La lunga vicenda processuale
Durante il processo prendono vita diversi colpi di scena, dal coinvolgimento del fratello di Katharina, ad un cittadino greco, entrambi accusati di aver partecipato al delitto. I due principali indiziati si sono sempre dichiarati innocenti, arrivando perfino a fornire un alibi riguardante la loro presenza all’estero al momento dell’assassinio.
Sia la Miroslawa che il marito, vennero assolti in primo grado per insufficienza di prove, in appello la sentenza venne però ribaltata con la condanna di tutti gli imputati. In terzo grado la Cassazione annullò la sentenza, rinviando gli atti in appello. La sentenza bis vede la condanna di Katharina Miroslowa e del fratello a 21 anni e mezzo di carcere questa arriva il 20 giugno 1992, il marito viene invece condannato a 24 anni di carcere. La pronuncia divenne definitiva con la sentenza della Cassazione il 24 febbraio 1993.
LEGGI ANCHE > Gialli e misteri italiani, la morte di Lolita: il successo, il declino e il brutale omicidio
La latitanza
Dopo la sentenza la Miroslawa scappa all’estero, tiene nascosta la sua vera identità, si rifà una vita con un altro uomo, tutto questo per sette anni, fino a quando non viene arrestata, a Vienna, il 3 febbraio del 2000 ed estradata in Italia. Nel nostro Paese, la mantide, sconta 12 anni di pena, uno in affidamento ai servizi sociali grazie ad una serie di sconti pena. Katharina Miroslowa durante la sua detenzione ha continuato a dichiararsi innocente.
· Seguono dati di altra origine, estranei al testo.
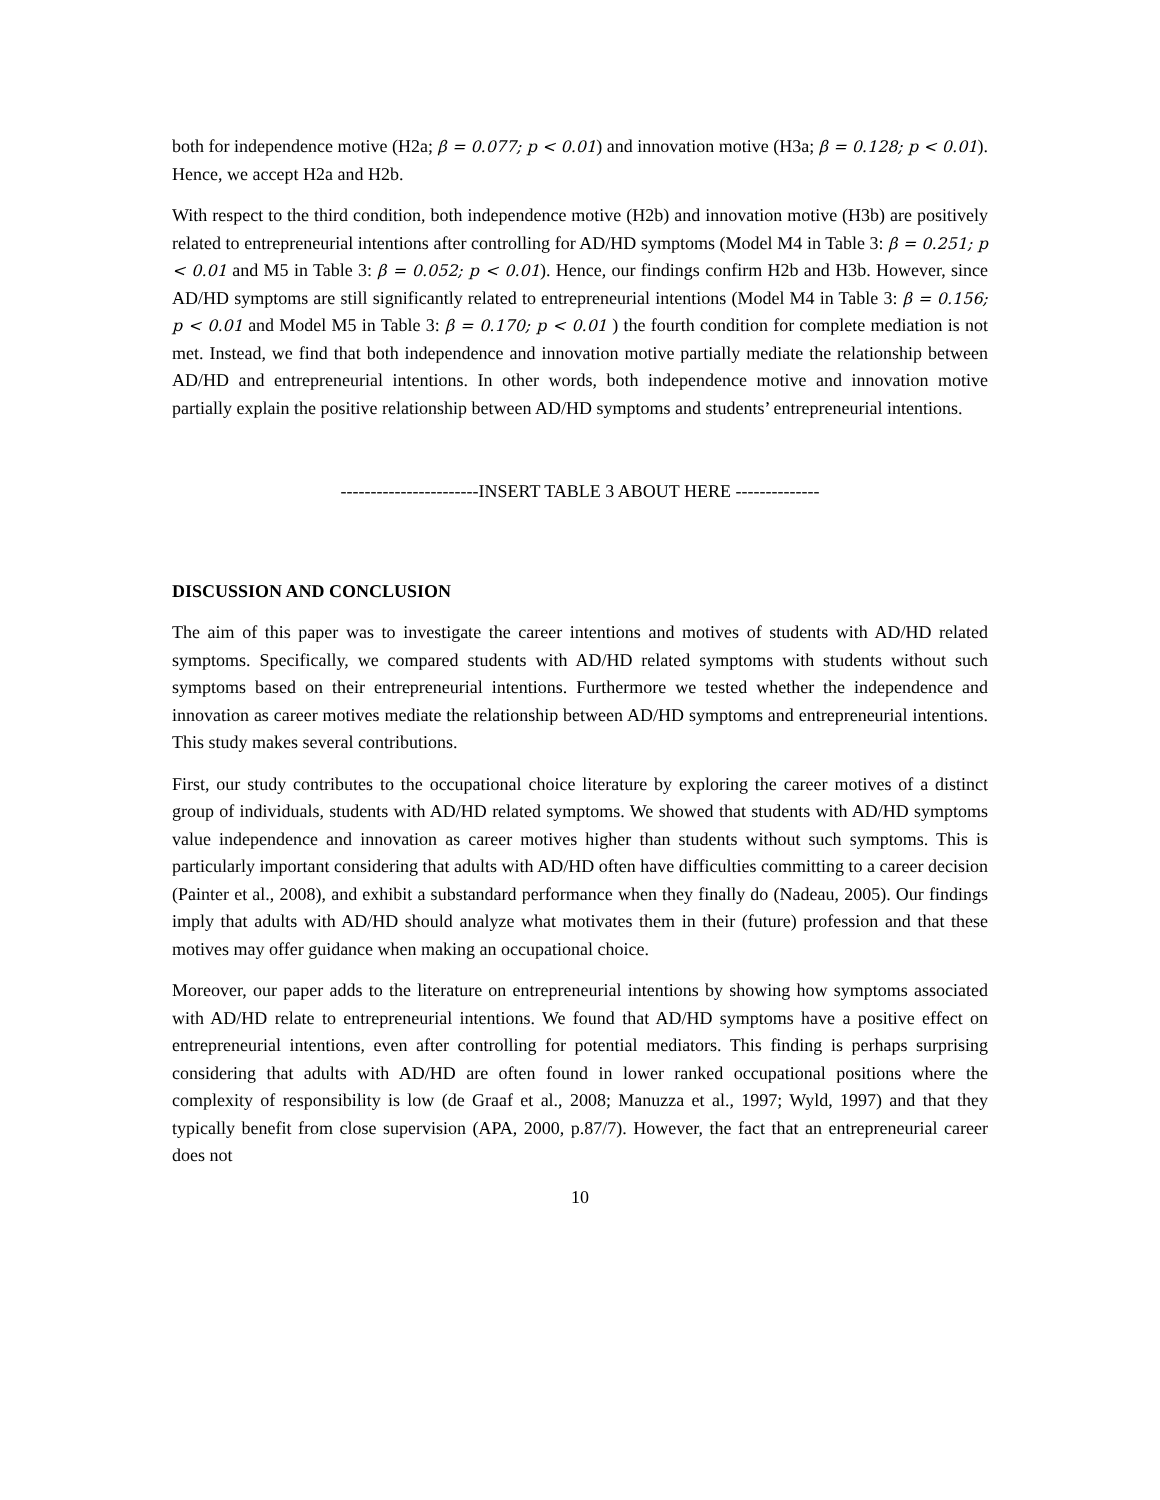both for independence motive (H2a; β = 0.077; p < 0.01) and innovation motive (H3a; β = 0.128; p < 0.01). Hence, we accept H2a and H2b.
With respect to the third condition, both independence motive (H2b) and innovation motive (H3b) are positively related to entrepreneurial intentions after controlling for AD/HD symptoms (Model M4 in Table 3: β = 0.251; p < 0.01 and M5 in Table 3: β = 0.052; p < 0.01). Hence, our findings confirm H2b and H3b. However, since AD/HD symptoms are still significantly related to entrepreneurial intentions (Model M4 in Table 3: β = 0.156; p < 0.01 and Model M5 in Table 3: β = 0.170; p < 0.01 ) the fourth condition for complete mediation is not met. Instead, we find that both independence and innovation motive partially mediate the relationship between AD/HD and entrepreneurial intentions. In other words, both independence motive and innovation motive partially explain the positive relationship between AD/HD symptoms and students’ entrepreneurial intentions.
-----------------------INSERT TABLE 3 ABOUT HERE --------------
DISCUSSION AND CONCLUSION
The aim of this paper was to investigate the career intentions and motives of students with AD/HD related symptoms. Specifically, we compared students with AD/HD related symptoms with students without such symptoms based on their entrepreneurial intentions. Furthermore we tested whether the independence and innovation as career motives mediate the relationship between AD/HD symptoms and entrepreneurial intentions. This study makes several contributions.
First, our study contributes to the occupational choice literature by exploring the career motives of a distinct group of individuals, students with AD/HD related symptoms. We showed that students with AD/HD symptoms value independence and innovation as career motives higher than students without such symptoms. This is particularly important considering that adults with AD/HD often have difficulties committing to a career decision (Painter et al., 2008), and exhibit a substandard performance when they finally do (Nadeau, 2005). Our findings imply that adults with AD/HD should analyze what motivates them in their (future) profession and that these motives may offer guidance when making an occupational choice.
Moreover, our paper adds to the literature on entrepreneurial intentions by showing how symptoms associated with AD/HD relate to entrepreneurial intentions. We found that AD/HD symptoms have a positive effect on entrepreneurial intentions, even after controlling for potential mediators. This finding is perhaps surprising considering that adults with AD/HD are often found in lower ranked occupational positions where the complexity of responsibility is low (de Graaf et al., 2008; Manuzza et al., 1997; Wyld, 1997) and that they typically benefit from close supervision (APA, 2000, p.87/7). However, the fact that an entrepreneurial career does not
10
Il marito – catturato a sua volta dopo alcuni mesi di latitanza – ha sempre supportato la sua tesi, dicendo di essere lui l’unico colpevole, di aver ucciso l’uomo per gelosia. La donna, per due volte ha tentato di chiedere la revisione del processo ma l’istanza è sempre stata respinta.
LEGGI ANCHE > Gialli e misteri italiani, il delitto Gucci: odio, vendetta e affari di famiglia
La libertà
Il marito della Miroslowa, Witold, è tornato da uomo libero in Polonia nel 2007. Katharina è invece tornata in libertà nel 2013. Si è rifatta una vita, ha un marito e dei figli e ha continuato a sostenere la sua innocenza. “Io non mi sento pregiudicata, perché so di non aver fatto nulla, di essere stata condannata senza prove. Io so di essere innocente. E chi mi conosce bene sa che lo sono. Quella sentenza è un’ingiustizia e vorrei fosse riscritto un finale diverso”.